• Requirements
1) According to the Christmas post, at what time did the Winter Solstice arrive?
2) From the Christmas post, extract the passage starting at "January thaw for" and ending at "snow and commercialism.".
***** Reading text
January thaw for Christmas?

Winter Solstice arrived at 3:20 am Saturday, local time. The dogs and I were there to greet the arrival of the season as we walked down the driveway so they could “take care of business” and I could enjoy a cup of coffee when we returned to the house. I think all three of us are looking  forward to longer, warmer days ahead. But first we’ll enjoy the Yule season and an early January thaw that starts on Christmas and is forecast to continue until 2025. Mother Nature’s Christmas presence?

We wish everyone, or at least the “good guys,” peace and joy now and through the coming year. I’d love to see everyone read, reread, and take to heart, the messages in The Boy, the Mole, the Fox and the Horse. It seems to me that could make for a year-round Christmas spirit without the cold and snow and commercialism.

my favorite Christmas tree ornament "Home is where your dog lives"
my favorite Christmas tree ornament
Photo by J. Harrington

SiSi, my aging yellow lab rescue dog, and I got an early present. Last week she could barely walk, her hips hurt so much. It seemed to come on suddenly. The Daughter Person offered some pain pills one of their dogs didn’t need. That, followed by a call to our vet for a regular prescription, has SiSi walking about as well as I do these days. We are both very grateful for the assistance and the outcome.
**********
***** Recorded data
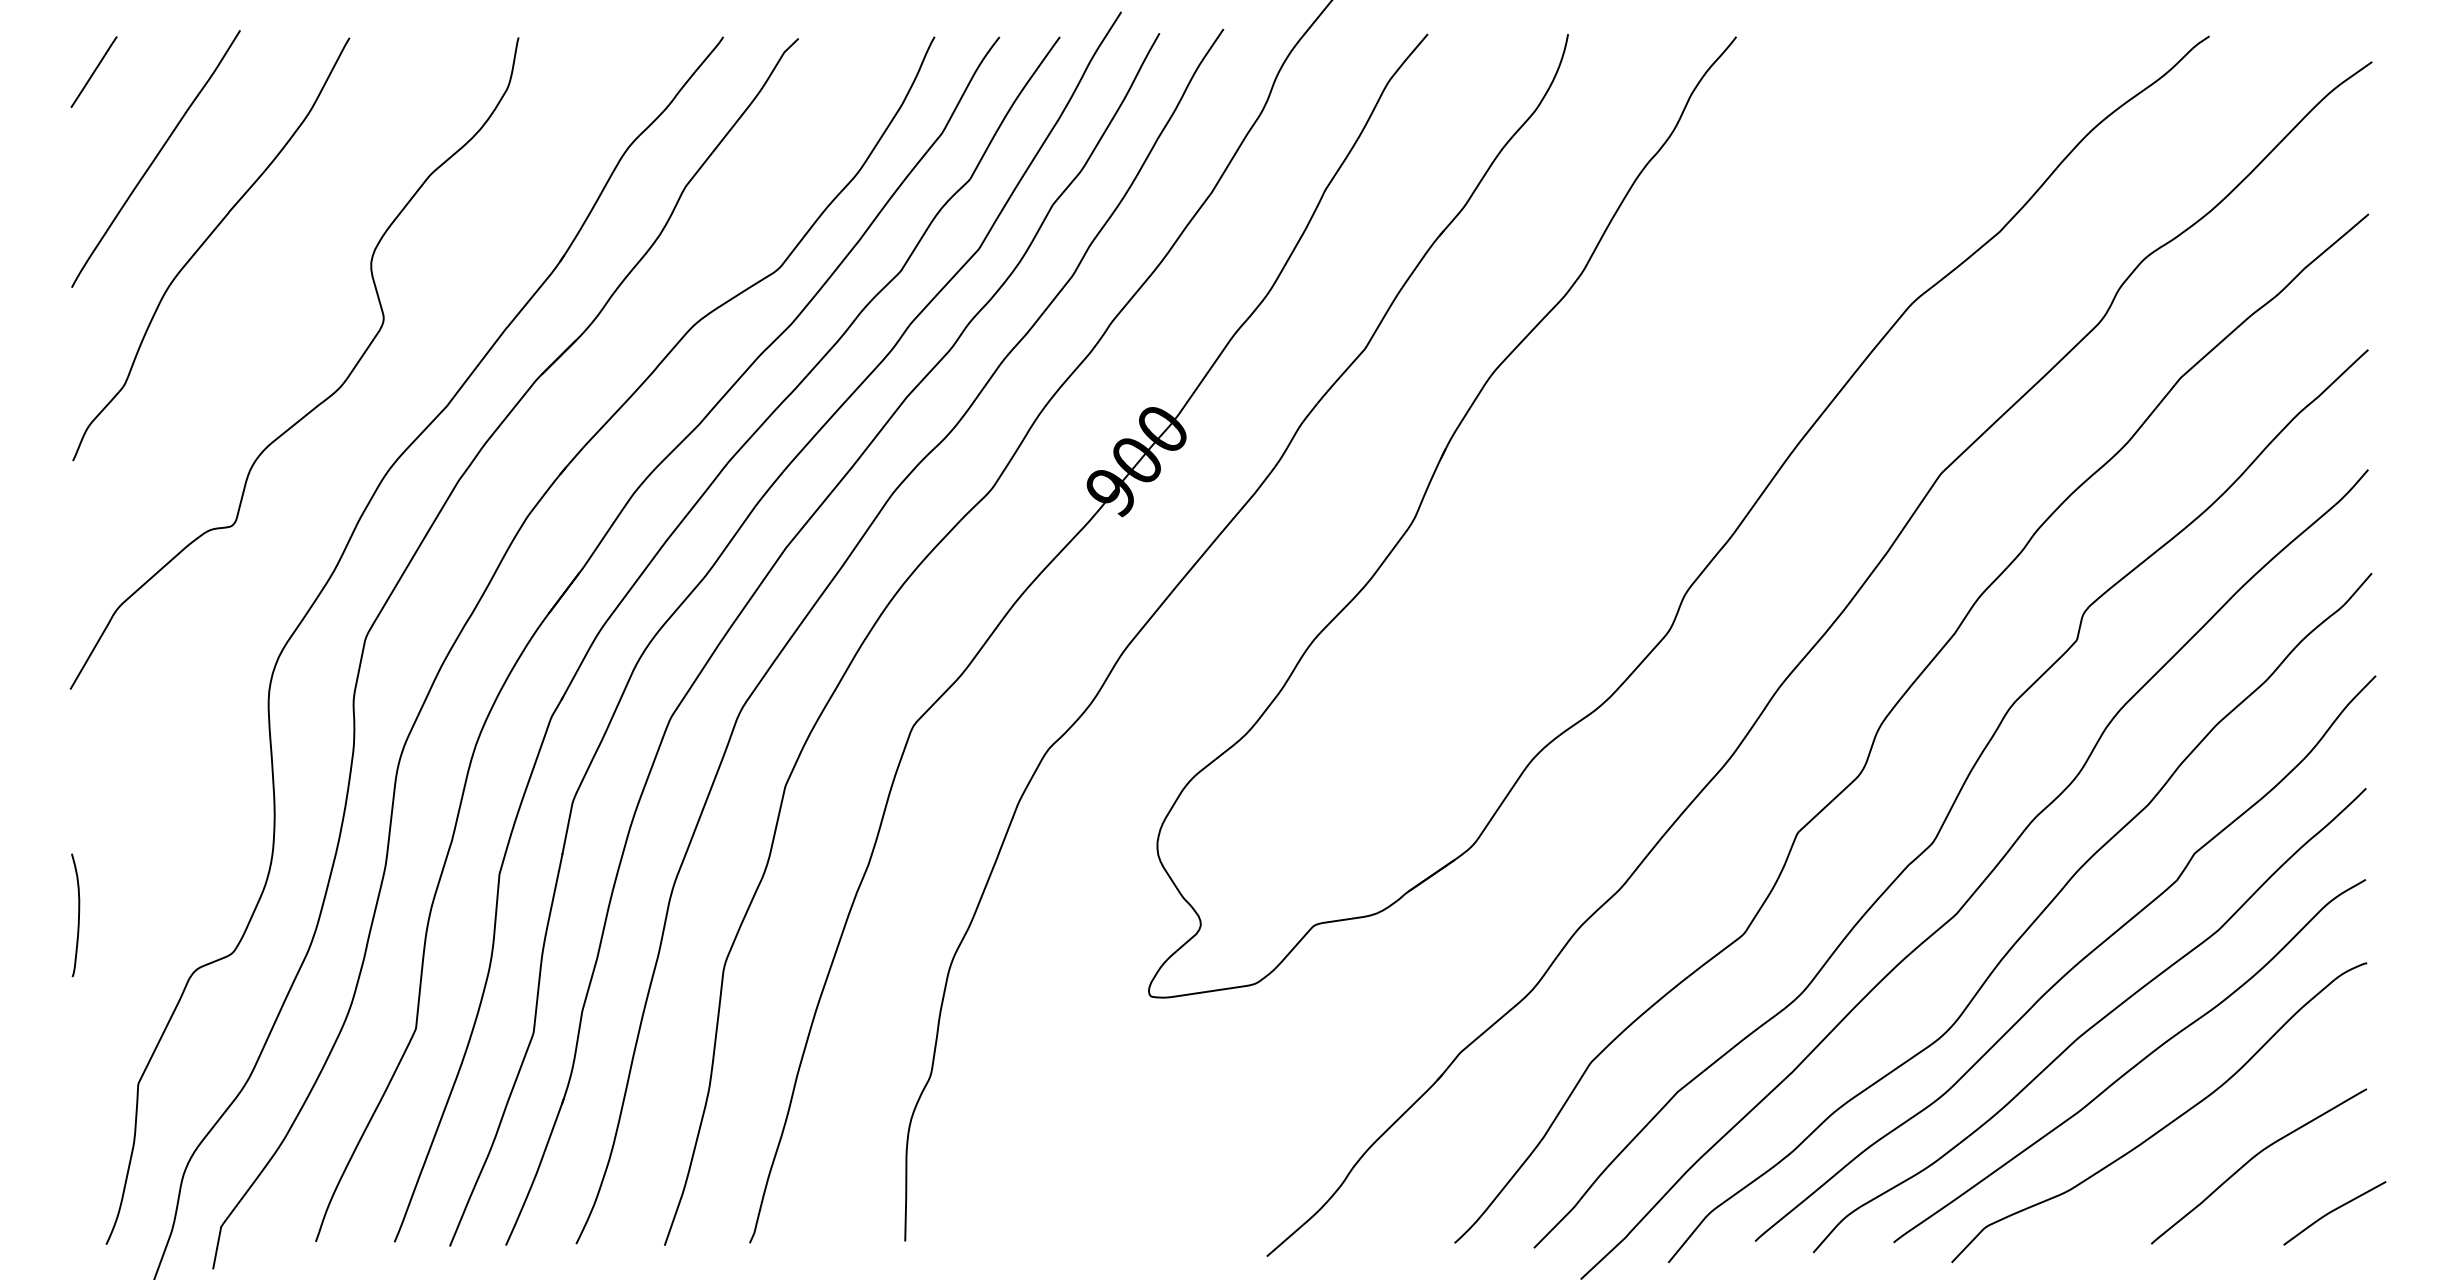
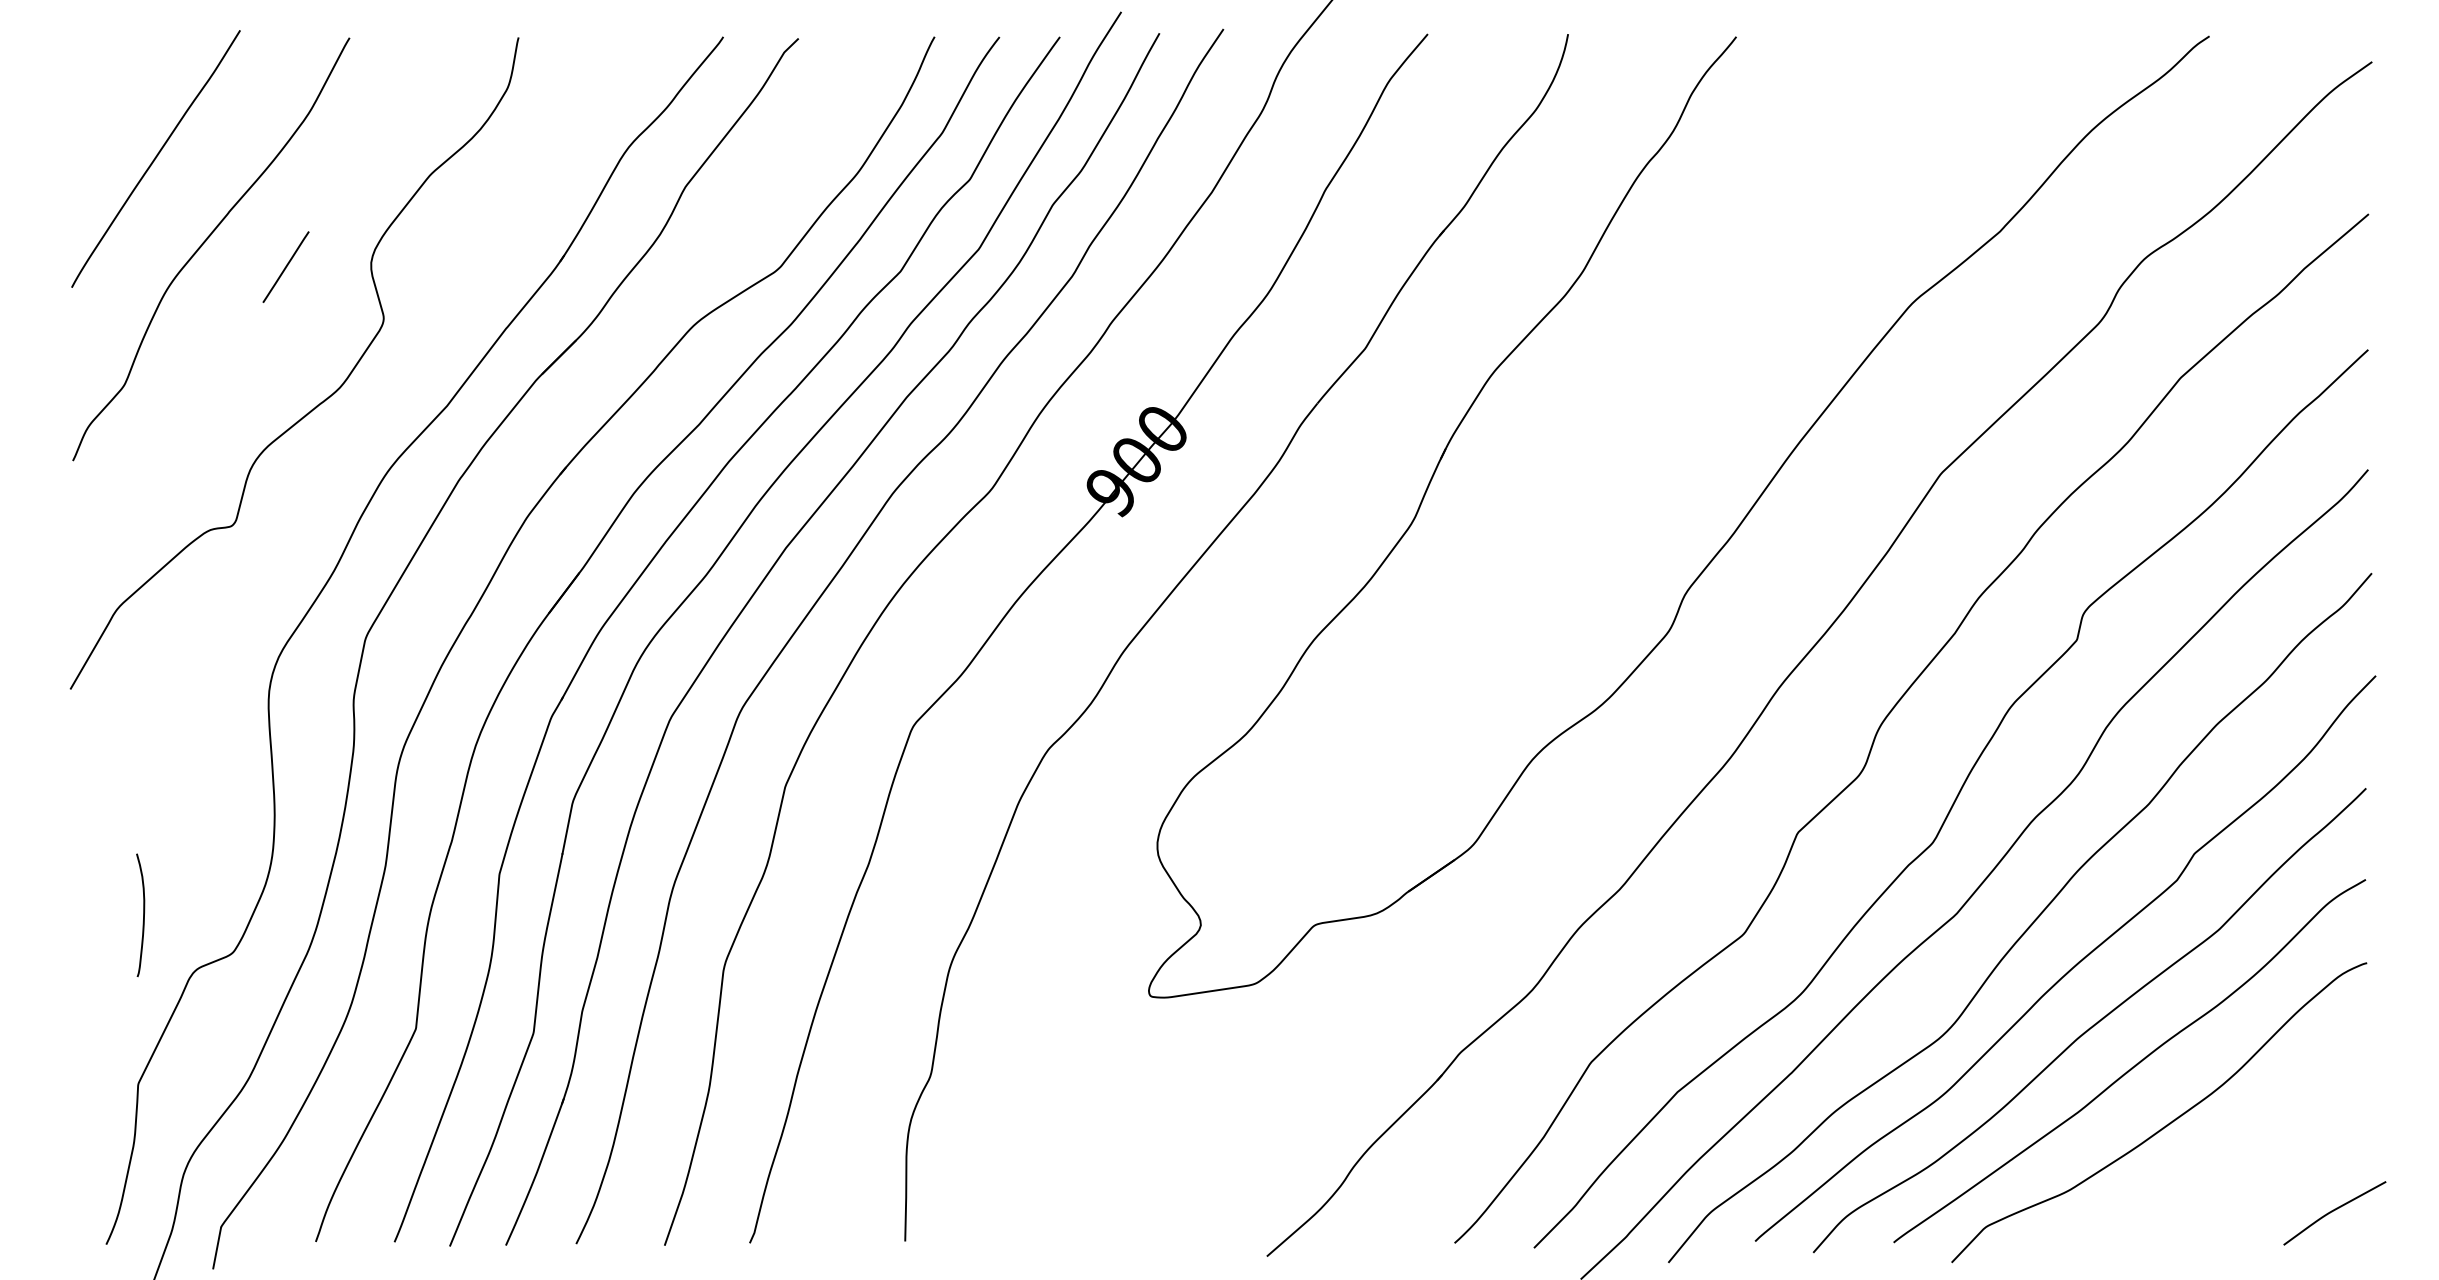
line at (93, 71) position: (93, 71) -> (285, 266)
curve at (78, 915) position: (78, 915) -> (143, 915)
curve at (2255, 1157): present -> none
**********
• Solutions per task
1) 3:20 am Saturday, local time.

2)
January thaw for Christmas?

Winter Solstice arrived at 3:20 am Saturday, local time. The dogs and I were there to greet the arrival of the season as we walked down the driveway so they could “take care of business” and I could enjoy a cup of coffee when we returned to the house. I think all three of us are looking  forward to longer, warmer days ahead. But first we’ll enjoy the Yule season and an early January thaw that starts on Christmas and is forecast to continue until 2025. Mother Nature’s Christmas presence?

We wish everyone, or at least the “good guys,” peace and joy now and through the coming year. I’d love to see everyone read, reread, and take to heart, the messages in The Boy, the Mole, the Fox and the Horse. It seems to me that could make for a year-round Christmas spirit without the cold and snow and commercialism.